The present study is a preliminary attempt at summarizing all of the research that has been carried out from 1970 to the present. The authors limited the search source only to Scopus database, and further studies can include other databases such as PubMed and Web of Science. Even though the present authors have rigorously and carefully examined the articles before their inclusion in the study, a selection bias may still persist. Some of the reported topics can appear out of its original context and may induce interpretation errors. Further research should consider stringent selection criteria using the same methodology.
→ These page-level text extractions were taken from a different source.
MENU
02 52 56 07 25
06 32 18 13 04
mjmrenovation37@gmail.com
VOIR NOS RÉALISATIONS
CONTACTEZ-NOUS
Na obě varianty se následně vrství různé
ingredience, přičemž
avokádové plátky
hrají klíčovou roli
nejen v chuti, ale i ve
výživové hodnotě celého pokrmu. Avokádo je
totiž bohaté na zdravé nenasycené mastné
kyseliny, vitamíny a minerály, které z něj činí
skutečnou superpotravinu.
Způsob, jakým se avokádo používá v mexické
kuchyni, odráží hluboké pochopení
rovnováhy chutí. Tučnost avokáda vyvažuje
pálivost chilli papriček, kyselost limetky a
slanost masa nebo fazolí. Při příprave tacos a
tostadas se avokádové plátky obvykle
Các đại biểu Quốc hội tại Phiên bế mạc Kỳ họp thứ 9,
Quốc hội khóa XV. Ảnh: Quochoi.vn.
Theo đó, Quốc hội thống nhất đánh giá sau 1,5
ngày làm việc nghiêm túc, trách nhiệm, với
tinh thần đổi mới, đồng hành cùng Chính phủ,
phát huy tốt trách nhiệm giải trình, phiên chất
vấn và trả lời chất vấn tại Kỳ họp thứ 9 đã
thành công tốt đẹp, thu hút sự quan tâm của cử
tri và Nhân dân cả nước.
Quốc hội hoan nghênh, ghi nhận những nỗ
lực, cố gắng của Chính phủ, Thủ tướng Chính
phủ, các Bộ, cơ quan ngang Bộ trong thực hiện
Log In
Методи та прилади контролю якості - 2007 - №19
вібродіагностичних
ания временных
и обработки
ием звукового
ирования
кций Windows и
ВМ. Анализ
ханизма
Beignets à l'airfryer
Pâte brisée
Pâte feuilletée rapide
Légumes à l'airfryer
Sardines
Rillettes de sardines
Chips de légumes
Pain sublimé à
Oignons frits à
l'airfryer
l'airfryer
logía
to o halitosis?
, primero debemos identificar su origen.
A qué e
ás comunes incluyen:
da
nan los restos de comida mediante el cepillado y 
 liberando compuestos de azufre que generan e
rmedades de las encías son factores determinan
Even though publication count is one of the most used indicators, it can be subjected to criticism because it reveals only the sheer quantity, and not the quality of the publications. The present authors intentionally limited the number of keywords, so the interpretation could be made. Future researchers can use different combination of keywords, other selection methods and another type of methodological approach; so the validity and precision can be achieved. It would be relevant to reproduce this work of research in every decade to trace the history and trends.